* _TASK_: Repeat verbatim, and only, the lines of the data below, beginning at the line that contains "Test OpenAI embeddings" and stopping after the line that contains "When we do this, we".

(Entries taken from a collection)

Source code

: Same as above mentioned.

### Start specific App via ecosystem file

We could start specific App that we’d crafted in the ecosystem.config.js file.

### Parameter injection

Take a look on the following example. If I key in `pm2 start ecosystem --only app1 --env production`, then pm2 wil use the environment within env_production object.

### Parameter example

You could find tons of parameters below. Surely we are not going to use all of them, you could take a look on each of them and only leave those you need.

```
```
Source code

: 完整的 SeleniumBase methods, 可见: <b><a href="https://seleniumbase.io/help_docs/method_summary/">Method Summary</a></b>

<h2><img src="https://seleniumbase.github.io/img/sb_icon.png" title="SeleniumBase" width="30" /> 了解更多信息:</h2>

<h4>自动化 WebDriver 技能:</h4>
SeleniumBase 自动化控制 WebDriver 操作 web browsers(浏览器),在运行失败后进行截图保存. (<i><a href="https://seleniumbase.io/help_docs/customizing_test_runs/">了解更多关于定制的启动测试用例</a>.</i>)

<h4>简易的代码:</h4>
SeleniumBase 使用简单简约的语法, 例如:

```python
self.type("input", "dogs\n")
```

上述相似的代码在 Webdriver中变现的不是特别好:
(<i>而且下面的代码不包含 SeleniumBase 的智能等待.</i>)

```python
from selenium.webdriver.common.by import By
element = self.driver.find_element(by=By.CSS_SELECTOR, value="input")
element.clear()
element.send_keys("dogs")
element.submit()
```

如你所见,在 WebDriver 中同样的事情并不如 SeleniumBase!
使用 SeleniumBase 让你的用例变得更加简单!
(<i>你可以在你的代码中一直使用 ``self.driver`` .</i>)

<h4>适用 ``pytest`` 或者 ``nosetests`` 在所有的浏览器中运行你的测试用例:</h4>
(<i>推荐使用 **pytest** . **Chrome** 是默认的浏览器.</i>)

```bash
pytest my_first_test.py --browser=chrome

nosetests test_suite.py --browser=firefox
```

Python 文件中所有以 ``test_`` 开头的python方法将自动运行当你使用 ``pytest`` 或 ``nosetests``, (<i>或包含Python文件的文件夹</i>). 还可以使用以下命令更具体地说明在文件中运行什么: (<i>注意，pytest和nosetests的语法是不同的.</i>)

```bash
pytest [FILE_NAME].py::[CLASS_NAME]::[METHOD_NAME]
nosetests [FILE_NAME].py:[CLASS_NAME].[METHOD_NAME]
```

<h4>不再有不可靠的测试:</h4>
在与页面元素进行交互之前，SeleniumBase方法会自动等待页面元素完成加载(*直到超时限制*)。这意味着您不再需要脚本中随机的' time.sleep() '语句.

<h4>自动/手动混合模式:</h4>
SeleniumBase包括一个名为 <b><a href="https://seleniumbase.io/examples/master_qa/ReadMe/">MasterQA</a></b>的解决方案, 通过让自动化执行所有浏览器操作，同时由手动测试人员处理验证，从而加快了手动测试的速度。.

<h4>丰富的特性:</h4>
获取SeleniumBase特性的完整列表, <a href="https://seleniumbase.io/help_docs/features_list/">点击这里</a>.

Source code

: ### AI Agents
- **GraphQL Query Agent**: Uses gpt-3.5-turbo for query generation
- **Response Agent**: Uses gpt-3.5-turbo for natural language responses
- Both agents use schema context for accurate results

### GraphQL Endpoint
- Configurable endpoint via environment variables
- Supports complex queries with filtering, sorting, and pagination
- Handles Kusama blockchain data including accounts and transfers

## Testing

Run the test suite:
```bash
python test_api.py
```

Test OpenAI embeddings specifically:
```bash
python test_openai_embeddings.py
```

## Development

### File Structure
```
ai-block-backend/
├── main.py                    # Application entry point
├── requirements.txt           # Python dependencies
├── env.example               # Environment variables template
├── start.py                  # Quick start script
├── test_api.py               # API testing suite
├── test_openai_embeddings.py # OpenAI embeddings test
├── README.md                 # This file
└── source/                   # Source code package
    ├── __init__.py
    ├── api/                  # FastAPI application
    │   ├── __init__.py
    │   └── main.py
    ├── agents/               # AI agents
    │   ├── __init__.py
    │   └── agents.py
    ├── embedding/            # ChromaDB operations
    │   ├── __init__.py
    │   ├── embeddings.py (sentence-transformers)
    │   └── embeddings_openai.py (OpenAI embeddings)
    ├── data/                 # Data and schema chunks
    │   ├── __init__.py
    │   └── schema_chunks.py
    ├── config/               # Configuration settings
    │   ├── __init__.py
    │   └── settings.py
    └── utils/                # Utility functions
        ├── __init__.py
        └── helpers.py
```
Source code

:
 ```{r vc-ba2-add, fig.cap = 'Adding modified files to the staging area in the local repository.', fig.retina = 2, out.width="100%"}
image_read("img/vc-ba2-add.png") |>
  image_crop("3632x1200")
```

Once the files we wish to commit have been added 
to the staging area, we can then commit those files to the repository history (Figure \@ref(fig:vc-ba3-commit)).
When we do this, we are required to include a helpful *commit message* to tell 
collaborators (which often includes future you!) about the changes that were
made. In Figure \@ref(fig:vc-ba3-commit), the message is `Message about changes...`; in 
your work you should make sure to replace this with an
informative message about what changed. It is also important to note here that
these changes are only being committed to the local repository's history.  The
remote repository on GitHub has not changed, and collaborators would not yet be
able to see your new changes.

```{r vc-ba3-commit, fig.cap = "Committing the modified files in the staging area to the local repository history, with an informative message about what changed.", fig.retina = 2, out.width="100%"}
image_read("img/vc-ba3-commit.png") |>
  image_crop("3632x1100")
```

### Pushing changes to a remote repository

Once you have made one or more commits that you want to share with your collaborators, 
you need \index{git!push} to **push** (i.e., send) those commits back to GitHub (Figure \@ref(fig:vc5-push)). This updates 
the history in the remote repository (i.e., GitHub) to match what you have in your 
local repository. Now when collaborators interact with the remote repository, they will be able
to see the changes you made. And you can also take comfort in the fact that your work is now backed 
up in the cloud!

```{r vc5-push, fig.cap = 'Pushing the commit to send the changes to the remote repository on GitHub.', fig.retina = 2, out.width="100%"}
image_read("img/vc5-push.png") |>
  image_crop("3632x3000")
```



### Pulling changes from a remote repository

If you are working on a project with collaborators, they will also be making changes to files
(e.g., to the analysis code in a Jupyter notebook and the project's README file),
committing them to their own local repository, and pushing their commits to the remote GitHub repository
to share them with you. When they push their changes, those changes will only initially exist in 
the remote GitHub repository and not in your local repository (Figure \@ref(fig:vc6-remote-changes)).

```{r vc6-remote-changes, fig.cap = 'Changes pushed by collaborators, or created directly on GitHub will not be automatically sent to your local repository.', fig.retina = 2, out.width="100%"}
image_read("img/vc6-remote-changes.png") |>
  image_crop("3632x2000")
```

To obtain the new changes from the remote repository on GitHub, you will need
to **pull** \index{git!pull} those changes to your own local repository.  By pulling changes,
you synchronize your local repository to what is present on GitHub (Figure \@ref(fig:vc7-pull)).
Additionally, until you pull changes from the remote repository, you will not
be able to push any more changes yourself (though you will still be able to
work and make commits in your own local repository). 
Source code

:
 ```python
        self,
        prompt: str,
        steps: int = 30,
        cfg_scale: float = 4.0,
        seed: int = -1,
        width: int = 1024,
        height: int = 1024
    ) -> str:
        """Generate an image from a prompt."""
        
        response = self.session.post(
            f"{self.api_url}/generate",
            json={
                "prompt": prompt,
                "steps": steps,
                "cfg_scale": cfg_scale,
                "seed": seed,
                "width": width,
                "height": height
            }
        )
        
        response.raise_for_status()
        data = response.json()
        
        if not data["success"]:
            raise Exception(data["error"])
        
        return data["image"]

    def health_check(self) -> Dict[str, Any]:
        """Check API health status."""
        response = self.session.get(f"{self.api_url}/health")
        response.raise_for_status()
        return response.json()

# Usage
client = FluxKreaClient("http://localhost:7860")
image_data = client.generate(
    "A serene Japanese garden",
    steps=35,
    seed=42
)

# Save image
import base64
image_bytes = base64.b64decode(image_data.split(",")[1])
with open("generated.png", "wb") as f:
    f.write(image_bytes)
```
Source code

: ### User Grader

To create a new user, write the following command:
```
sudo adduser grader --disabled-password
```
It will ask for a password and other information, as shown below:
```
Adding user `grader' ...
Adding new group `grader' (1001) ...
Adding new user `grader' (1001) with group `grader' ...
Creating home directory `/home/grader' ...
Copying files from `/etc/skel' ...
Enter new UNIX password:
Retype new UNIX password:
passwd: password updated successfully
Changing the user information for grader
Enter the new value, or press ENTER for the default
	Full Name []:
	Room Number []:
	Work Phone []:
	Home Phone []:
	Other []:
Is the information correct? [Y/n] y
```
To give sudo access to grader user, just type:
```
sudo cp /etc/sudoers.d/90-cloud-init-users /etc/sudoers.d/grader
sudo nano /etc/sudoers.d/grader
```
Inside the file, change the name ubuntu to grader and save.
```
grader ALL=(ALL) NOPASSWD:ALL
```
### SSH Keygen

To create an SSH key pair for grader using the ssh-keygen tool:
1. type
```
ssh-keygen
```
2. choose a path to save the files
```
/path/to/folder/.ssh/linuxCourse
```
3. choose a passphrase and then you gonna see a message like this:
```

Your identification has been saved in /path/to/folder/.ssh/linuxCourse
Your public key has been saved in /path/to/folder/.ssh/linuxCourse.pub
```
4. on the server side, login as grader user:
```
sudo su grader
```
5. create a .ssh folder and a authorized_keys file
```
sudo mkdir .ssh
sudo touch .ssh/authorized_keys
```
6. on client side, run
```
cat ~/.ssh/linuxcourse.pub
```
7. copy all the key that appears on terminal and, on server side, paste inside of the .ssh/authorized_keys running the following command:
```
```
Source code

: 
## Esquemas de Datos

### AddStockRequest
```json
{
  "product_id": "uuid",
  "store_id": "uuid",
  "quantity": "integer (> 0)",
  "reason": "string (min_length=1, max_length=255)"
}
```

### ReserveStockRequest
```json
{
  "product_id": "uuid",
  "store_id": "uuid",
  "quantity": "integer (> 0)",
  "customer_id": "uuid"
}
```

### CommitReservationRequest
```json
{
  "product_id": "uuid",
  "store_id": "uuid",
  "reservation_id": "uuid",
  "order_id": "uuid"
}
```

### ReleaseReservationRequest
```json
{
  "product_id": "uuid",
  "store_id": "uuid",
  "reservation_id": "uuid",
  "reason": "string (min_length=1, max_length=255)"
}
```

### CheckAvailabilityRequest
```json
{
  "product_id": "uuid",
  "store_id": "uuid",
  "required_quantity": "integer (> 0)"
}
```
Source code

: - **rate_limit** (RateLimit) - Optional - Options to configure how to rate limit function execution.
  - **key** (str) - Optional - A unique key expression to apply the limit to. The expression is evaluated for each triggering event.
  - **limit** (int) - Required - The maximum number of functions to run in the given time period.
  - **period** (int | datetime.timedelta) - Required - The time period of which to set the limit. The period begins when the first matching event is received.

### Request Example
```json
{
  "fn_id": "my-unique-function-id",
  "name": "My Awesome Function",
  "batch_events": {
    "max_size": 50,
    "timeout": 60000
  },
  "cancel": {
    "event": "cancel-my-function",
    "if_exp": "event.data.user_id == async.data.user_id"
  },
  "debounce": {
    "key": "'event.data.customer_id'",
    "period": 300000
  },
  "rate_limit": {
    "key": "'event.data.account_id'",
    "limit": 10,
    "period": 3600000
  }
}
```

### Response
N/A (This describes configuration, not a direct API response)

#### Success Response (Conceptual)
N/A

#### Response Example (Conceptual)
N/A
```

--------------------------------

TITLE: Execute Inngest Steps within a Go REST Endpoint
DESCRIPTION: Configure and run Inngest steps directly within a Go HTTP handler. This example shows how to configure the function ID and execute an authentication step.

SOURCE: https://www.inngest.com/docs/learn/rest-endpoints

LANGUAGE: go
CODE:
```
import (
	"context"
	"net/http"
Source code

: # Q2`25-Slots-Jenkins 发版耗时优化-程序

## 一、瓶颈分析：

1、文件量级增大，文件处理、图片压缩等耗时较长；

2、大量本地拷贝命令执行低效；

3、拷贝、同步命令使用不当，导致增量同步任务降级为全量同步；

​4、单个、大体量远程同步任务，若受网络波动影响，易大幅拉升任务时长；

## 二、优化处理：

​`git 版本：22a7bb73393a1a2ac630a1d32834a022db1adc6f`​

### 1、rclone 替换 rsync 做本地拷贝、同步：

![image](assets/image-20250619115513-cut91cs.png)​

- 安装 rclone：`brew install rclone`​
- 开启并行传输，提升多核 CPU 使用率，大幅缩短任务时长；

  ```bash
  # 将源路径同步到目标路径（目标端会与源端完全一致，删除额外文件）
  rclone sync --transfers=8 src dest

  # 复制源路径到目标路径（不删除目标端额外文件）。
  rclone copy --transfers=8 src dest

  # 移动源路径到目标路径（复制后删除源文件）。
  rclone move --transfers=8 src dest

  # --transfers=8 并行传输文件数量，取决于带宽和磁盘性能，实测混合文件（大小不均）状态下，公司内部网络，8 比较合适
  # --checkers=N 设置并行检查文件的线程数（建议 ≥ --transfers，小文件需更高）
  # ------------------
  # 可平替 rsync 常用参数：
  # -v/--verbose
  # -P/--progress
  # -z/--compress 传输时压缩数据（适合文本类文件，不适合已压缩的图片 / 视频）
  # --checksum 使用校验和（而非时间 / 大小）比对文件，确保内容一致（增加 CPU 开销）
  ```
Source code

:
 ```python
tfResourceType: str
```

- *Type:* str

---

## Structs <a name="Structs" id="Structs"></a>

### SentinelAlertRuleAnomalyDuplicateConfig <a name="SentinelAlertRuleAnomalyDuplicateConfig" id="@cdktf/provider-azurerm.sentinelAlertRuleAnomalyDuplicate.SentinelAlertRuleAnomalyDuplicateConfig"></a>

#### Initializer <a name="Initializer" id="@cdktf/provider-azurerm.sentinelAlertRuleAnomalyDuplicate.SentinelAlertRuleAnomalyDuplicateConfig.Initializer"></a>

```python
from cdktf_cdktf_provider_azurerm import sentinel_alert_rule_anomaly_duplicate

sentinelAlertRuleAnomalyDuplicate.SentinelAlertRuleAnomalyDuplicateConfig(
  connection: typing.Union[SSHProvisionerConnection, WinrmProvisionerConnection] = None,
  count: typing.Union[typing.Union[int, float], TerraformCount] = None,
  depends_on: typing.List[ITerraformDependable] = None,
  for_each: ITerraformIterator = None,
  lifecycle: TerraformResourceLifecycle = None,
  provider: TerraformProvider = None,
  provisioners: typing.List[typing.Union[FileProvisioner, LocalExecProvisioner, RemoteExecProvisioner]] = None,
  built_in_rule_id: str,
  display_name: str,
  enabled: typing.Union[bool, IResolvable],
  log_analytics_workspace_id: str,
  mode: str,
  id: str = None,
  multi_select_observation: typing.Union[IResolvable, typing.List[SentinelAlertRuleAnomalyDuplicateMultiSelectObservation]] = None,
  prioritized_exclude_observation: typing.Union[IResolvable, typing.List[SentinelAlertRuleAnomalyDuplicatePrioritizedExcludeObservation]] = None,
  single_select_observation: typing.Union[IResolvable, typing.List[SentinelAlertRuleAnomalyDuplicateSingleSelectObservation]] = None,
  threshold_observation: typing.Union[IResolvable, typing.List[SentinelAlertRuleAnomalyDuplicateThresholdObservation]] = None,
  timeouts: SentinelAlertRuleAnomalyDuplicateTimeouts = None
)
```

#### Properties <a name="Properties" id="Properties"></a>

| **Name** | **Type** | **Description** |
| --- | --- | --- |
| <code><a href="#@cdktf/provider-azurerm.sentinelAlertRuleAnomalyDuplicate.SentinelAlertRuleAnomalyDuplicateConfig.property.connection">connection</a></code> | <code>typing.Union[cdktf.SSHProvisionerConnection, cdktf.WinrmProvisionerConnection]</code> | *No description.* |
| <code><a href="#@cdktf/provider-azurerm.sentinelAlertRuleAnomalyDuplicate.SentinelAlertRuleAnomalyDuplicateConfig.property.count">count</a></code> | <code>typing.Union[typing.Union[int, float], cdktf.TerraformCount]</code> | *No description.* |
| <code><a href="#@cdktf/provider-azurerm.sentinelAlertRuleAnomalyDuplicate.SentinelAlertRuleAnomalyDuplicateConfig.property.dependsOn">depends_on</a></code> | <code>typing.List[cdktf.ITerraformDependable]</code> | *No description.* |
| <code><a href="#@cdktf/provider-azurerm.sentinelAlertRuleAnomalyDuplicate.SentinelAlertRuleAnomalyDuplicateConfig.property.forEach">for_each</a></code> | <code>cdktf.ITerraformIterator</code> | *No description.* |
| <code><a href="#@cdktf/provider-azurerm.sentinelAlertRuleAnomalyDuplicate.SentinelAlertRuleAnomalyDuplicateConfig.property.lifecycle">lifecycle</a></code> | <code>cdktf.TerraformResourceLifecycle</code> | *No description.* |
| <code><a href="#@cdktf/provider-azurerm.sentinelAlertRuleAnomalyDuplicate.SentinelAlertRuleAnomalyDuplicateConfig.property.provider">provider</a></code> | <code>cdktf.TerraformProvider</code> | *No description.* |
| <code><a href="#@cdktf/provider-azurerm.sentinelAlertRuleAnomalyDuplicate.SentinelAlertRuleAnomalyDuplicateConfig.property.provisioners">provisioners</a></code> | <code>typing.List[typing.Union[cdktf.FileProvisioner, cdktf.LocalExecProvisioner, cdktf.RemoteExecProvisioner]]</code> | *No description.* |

* _SOLUTION TO THE EXERCISE_:
Test OpenAI embeddings specifically:
```bash
python test_openai_embeddings.py
```

## Development

### File Structure
```
ai-block-backend/
├── main.py                    # Application entry point
├── requirements.txt           # Python dependencies
├── env.example               # Environment variables template
├── start.py                  # Quick start script
├── test_api.py               # API testing suite
├── test_openai_embeddings.py # OpenAI embeddings test
├── README.md                 # This file
└── source/                   # Source code package
    ├── __init__.py
    ├── api/                  # FastAPI application
    │   ├── __init__.py
    │   └── main.py
    ├── agents/               # AI agents
    │   ├── __init__.py
    │   └── agents.py
    ├── embedding/            # ChromaDB operations
    │   ├── __init__.py
    │   ├── embeddings.py (sentence-transformers)
    │   └── embeddings_openai.py (OpenAI embeddings)
    ├── data/                 # Data and schema chunks
    │   ├── __init__.py
    │   └── schema_chunks.py
    ├── config/               # Configuration settings
    │   ├── __init__.py
    │   └── settings.py
    └── utils/                # Utility functions
        ├── __init__.py
        └── helpers.py
```
Source code

:
 ```{r vc-ba2-add, fig.cap = 'Adding modified files to the staging area in the local repository.', fig.retina = 2, out.width="100%"}
image_read("img/vc-ba2-add.png") |>
  image_crop("3632x1200")
```

Once the files we wish to commit have been added 
to the staging area, we can then commit those files to the repository history (Figure \@ref(fig:vc-ba3-commit)).
When we do this, we are required to include a helpful *commit message* to tell 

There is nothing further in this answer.